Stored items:
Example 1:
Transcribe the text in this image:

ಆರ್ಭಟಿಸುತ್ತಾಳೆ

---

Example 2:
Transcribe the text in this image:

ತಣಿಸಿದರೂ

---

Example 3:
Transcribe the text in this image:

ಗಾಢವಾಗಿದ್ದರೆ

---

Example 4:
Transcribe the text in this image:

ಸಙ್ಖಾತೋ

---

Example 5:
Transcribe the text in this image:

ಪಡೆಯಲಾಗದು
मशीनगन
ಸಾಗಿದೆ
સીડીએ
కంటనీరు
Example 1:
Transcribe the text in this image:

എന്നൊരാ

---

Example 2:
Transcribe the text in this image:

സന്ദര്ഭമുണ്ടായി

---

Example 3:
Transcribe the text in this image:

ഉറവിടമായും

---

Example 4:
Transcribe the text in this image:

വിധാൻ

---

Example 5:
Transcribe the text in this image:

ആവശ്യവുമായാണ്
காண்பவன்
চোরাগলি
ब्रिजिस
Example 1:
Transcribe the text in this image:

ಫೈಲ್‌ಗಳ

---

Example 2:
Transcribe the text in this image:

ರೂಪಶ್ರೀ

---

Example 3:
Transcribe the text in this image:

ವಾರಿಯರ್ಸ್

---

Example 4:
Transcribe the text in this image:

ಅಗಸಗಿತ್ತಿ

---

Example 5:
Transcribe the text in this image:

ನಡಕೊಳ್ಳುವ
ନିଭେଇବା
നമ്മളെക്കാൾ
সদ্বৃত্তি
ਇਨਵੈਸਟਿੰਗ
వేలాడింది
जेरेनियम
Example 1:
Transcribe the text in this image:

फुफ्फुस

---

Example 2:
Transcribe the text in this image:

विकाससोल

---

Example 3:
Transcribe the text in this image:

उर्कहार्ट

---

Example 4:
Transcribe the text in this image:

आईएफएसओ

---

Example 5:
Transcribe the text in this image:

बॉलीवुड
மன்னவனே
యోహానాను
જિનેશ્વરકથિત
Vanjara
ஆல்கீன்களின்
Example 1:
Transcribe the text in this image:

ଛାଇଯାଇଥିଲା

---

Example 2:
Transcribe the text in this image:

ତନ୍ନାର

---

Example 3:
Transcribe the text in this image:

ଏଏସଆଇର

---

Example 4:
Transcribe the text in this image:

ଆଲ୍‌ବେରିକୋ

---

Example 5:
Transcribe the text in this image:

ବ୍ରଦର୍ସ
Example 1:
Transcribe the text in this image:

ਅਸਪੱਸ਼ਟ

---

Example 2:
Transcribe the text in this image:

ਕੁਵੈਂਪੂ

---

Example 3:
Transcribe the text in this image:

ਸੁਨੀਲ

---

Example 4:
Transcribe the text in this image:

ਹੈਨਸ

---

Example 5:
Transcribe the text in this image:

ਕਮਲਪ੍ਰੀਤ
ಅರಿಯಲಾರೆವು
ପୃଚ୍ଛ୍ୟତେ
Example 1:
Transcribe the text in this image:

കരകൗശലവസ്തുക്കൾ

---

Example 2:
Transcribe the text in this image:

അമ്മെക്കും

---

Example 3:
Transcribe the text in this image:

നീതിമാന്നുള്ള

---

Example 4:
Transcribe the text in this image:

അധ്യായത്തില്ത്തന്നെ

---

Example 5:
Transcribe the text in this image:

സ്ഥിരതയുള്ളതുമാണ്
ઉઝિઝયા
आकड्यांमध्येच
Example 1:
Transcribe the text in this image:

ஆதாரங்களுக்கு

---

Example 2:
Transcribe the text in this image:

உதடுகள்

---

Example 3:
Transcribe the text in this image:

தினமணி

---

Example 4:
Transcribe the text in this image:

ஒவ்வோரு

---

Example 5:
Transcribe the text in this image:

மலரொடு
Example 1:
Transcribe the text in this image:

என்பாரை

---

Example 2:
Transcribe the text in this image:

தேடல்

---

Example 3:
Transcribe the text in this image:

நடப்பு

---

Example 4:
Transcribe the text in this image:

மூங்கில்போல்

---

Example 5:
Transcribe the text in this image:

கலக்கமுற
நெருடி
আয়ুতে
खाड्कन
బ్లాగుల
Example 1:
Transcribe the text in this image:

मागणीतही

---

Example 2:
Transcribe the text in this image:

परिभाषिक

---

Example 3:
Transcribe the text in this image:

▸ **Exercise**: Without leaving anything out, transcribe the records above exactly.

▸ **Output**:
Example 1:
Transcribe the text in this image:

ಆರ್ಭಟಿಸುತ್ತಾಳೆ

---

Example 2:
Transcribe the text in this image:

ತಣಿಸಿದರೂ

---

Example 3:
Transcribe the text in this image:

ಗಾಢವಾಗಿದ್ದರೆ

---

Example 4:
Transcribe the text in this image:

ಸಙ್ಖಾತೋ

---

Example 5:
Transcribe the text in this image:

ಪಡೆಯಲಾಗದು
मशीनगन
ಸಾಗಿದೆ
સીડીએ
కంటనీరు
Example 1:
Transcribe the text in this image:

എന്നൊരാ

---

Example 2:
Transcribe the text in this image:

സന്ദര്ഭമുണ്ടായി

---

Example 3:
Transcribe the text in this image:

ഉറവിടമായും

---

Example 4:
Transcribe the text in this image:

വിധാൻ

---

Example 5:
Transcribe the text in this image:

ആവശ്യവുമായാണ്
காண்பவன்
চোরাগলি
ब्रिजिस
Example 1:
Transcribe the text in this image:

ಫೈಲ್‌ಗಳ

---

Example 2:
Transcribe the text in this image:

ರೂಪಶ್ರೀ

---

Example 3:
Transcribe the text in this image:

ವಾರಿಯರ್ಸ್

---

Example 4:
Transcribe the text in this image:

ಅಗಸಗಿತ್ತಿ

---

Example 5:
Transcribe the text in this image:

ನಡಕೊಳ್ಳುವ
ନିଭେଇବା
നമ്മളെക്കാൾ
সদ্বৃত্তি
ਇਨਵੈਸਟਿੰਗ
వేలాడింది
जेरेनियम
Example 1:
Transcribe the text in this image:

फुफ्फुस

---

Example 2:
Transcribe the text in this image:

विकाससोल

---

Example 3:
Transcribe the text in this image:

उर्कहार्ट

---

Example 4:
Transcribe the text in this image:

आईएफएसओ

---

Example 5:
Transcribe the text in this image:

बॉलीवुड
மன்னவனே
యోహానాను
જિનેશ્વરકથિત
Vanjara
ஆல்கீன்களின்
Example 1:
Transcribe the text in this image:

ଛାଇଯାଇଥିଲା

---

Example 2:
Transcribe the text in this image:

ତନ୍ନାର

---

Example 3:
Transcribe the text in this image:

ଏଏସଆଇର

---

Example 4:
Transcribe the text in this image:

ଆଲ୍‌ବେରିକୋ

---

Example 5:
Transcribe the text in this image:

ବ୍ରଦର୍ସ
Example 1:
Transcribe the text in this image:

ਅਸਪੱਸ਼ਟ

---

Example 2:
Transcribe the text in this image:

ਕੁਵੈਂਪੂ

---

Example 3:
Transcribe the text in this image:

ਸੁਨੀਲ

---

Example 4:
Transcribe the text in this image:

ਹੈਨਸ

---

Example 5:
Transcribe the text in this image:

ਕਮਲਪ੍ਰੀਤ
ಅರಿಯಲಾರೆವು
ପୃଚ୍ଛ୍ୟତେ
Example 1:
Transcribe the text in this image:

കരകൗശലവസ്തുക്കൾ

---

Example 2:
Transcribe the text in this image:

അമ്മെക്കും

---

Example 3:
Transcribe the text in this image:

നീതിമാന്നുള്ള

---

Example 4:
Transcribe the text in this image:

അധ്യായത്തില്ത്തന്നെ

---

Example 5:
Transcribe the text in this image:

സ്ഥിരതയുള്ളതുമാണ്
ઉઝિઝયા
आकड्यांमध्येच
Example 1:
Transcribe the text in this image:

ஆதாரங்களுக்கு

---

Example 2:
Transcribe the text in this image:

உதடுகள்

---

Example 3:
Transcribe the text in this image:

தினமணி

---

Example 4:
Transcribe the text in this image:

ஒவ்வோரு

---

Example 5:
Transcribe the text in this image:

மலரொடு
Example 1:
Transcribe the text in this image:

என்பாரை

---

Example 2:
Transcribe the text in this image:

தேடல்

---

Example 3:
Transcribe the text in this image:

நடப்பு

---

Example 4:
Transcribe the text in this image:

மூங்கில்போல்

---

Example 5:
Transcribe the text in this image:

கலக்கமுற
நெருடி
আয়ুতে
खाड्कन
బ్లాగుల
Example 1:
Transcribe the text in this image:

मागणीतही

---

Example 2:
Transcribe the text in this image:

परिभाषिक

---

Example 3:
Transcribe the text in this image:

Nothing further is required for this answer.